What is your writing process?
An idea is usually percolating in my head. I let my writer’s brain toss it around for a while like a game of catch, and then when it lands hard, I start typing on my computer. Sometimes the idea hasn’t gelled completely, and I get stuck. That’s when I do a 20-minute meditation or talk a walk. I either come back from those experiences with a clear angle into the piece, or I put the essay away and write something else. Patience is something I take seriously when determining the right approach to a chapter, essay, or blog. I have scores of unfinished ideas and every so often I return to them to mine them for a fresh piece.
What’s next for you?
Like most authors, I have several projects going at once. I have a novel I started before I wrote my memoir, Twice a Daughter, and I plan to go back to it. The main character is an intermediary, a genealogical detective, who researches and connects folks separated from their first family by adoption or foster care. I’m envisioning that this will be a series. Right now, I am knee-deep into a coming-of-age memoir about what it was like to grow up as an adoptee and a twin. The title is still under review, but the subtitle will have something about secrets and sisterhood. Thanks to Covid and my course with Kim Brooks at Story Studio, my new memoir should be complete by late summer. I also want to take my That Girl This Life blogs and reformat them into a book.

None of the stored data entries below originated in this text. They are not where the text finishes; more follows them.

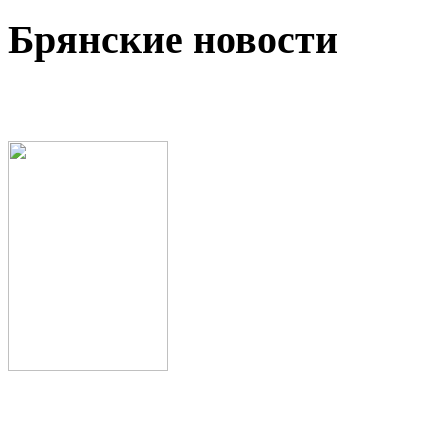
Брянские новости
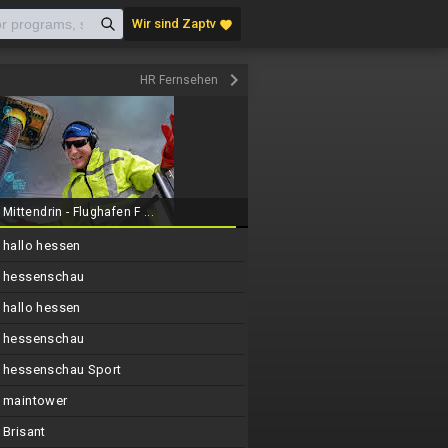
Wir sind Zaptv
favorite
keyboard_arrow_right
HR Fernsehen
Mittendrin - Flughafen F ...
hallo hessen
hessenschau
hallo hessen
hessenschau
hessenschau Sport
maintower
Brisant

What 3 tips would you offer women looking to write their first book?
Figure out your process and set aside weekly writing time. I write every morning at 5 am so that I can balance my family life and exercise (I play a lot of tennis-the competition is a great release.). I often write for a second session later in the day after a meditation. I always take a day off. That reset clears my brain so that I can look at my projects in a fresh way. Take a class, find a mentor, and figure out the path to publishing that works for you and your book. Never give-up.